Bisnis.com, JAKARTA - Pemerintah berencana menaikkan tarif pajak pertambahan nilai (PPN) untuk barang-barang mewah. Rencana tersebut masuk dalam salah satu substansi Rancangan Undang-Undang tentang Ketentuan Umum dan Tata Cara Perpajakan (RUU KUP).
Staf Khusus Menteri Keuangan Bidang Komunikasi Strategis Yustinus Prastowo mengatakan rencana pemerintah untuk menaikkan PPN tersebut bertujuan untuk memberikan fasilitas yang tepat sasaran.
Dia menjelaskan, PPN untuk barang-barang yang dibutuhkan publik bisa turun menjadi 5 atau 7 persen, yang awalnya dikenakan sebesar 10 persen.
Sebaliknya, barang-barang yang tidak dibutuhkan masyarakat banyak, tetapi dikonsumsi oleh masyarakat kelas atas dan yang sifatnya terbatas, maka dapat dikenakan pajak yang lebih tinggi.
“Kita ingin berikan fasilitas yang tepat sasaran, kita justru ingin memberikan dukungan bagi akses publik terhadap barang-barang dibutuhkan,” katanya dalam webinar Infobank, Kamis (3/6/2021).

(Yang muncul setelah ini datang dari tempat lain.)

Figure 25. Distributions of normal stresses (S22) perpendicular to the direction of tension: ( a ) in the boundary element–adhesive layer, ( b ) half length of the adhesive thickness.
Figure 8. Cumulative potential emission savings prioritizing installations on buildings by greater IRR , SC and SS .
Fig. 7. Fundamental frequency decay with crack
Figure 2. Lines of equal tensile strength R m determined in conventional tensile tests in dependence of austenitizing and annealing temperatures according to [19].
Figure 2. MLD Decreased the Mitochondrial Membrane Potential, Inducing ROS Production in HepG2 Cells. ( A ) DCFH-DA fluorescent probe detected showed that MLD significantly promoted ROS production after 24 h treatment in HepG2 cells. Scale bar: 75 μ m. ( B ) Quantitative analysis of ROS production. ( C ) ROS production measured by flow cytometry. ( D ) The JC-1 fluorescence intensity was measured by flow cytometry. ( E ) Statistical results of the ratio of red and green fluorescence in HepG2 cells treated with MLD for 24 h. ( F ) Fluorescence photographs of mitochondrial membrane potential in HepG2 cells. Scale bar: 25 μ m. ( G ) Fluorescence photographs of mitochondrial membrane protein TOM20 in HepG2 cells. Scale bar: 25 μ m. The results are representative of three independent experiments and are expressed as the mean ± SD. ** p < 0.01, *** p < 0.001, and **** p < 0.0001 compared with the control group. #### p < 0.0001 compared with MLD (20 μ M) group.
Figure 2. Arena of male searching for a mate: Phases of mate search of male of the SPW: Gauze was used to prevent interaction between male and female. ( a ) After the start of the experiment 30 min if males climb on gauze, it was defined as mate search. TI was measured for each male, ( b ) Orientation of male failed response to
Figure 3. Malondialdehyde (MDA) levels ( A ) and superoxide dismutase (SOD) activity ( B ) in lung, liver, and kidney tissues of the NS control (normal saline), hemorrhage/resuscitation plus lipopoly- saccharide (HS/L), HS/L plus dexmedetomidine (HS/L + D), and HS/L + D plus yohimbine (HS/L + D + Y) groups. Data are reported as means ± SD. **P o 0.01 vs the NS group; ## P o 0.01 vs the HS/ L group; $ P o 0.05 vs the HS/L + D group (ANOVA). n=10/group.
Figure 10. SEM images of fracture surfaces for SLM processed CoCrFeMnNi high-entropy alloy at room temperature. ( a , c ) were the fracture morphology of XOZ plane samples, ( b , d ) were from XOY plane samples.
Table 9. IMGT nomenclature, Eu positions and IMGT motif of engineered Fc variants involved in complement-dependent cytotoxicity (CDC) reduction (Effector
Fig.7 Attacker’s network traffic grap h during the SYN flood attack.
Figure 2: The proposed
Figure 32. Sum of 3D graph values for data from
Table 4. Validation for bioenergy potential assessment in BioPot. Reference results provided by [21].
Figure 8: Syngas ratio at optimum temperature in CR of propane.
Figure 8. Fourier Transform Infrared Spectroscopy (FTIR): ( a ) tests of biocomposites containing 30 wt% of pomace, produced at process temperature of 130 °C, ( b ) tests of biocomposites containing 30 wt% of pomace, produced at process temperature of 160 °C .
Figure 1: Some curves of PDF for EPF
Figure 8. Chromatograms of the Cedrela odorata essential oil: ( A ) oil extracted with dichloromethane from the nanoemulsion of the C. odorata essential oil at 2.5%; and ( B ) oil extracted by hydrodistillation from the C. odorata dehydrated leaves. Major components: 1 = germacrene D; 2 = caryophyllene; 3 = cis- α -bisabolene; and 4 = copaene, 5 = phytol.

Yustinus mengatakan, rencana tersebut pun dirancang untuk menciptakan sistem perpajakan yang lebih efektif, menciptakan keadilan, dan berdampak baik bagi perekonomian.
Baca Juga
Namun, rencana kenaikan tarif tersebut tidak akan dilakukan dalam waktu dekat. Pasalnya, penarikan pajak secara agresif dinilai kurang tepat dilakukan di tengah proses pemulihan ekonomi dari dampak pandemi Covid-19, serta stimulus insentif usaha perpajakan pun masih terus berlanjut.
“Kita membuat payung kebijakan yang penerapannya mungkin bisa 1 hingga 2 tahun lagi. Tapi, kita siapkan sekarang, mumpung punya kesempatan,” jelasnya.
Bisnis mencatat, bagi konsumen yang membeli barang kena pajak (BKP) atau jasa kena pajak (JKP) yang tergolong mewah dan sangat mewah akan dikenai tarif PPN lebih tinggi, yaitu 15 persen—25 persen.
Tarif tersebut akan berlaku bagi kelompok yang mengkonsumsi barang kena pajak atau jasa kena pajak yang tergolong mewah atau sangat mewah.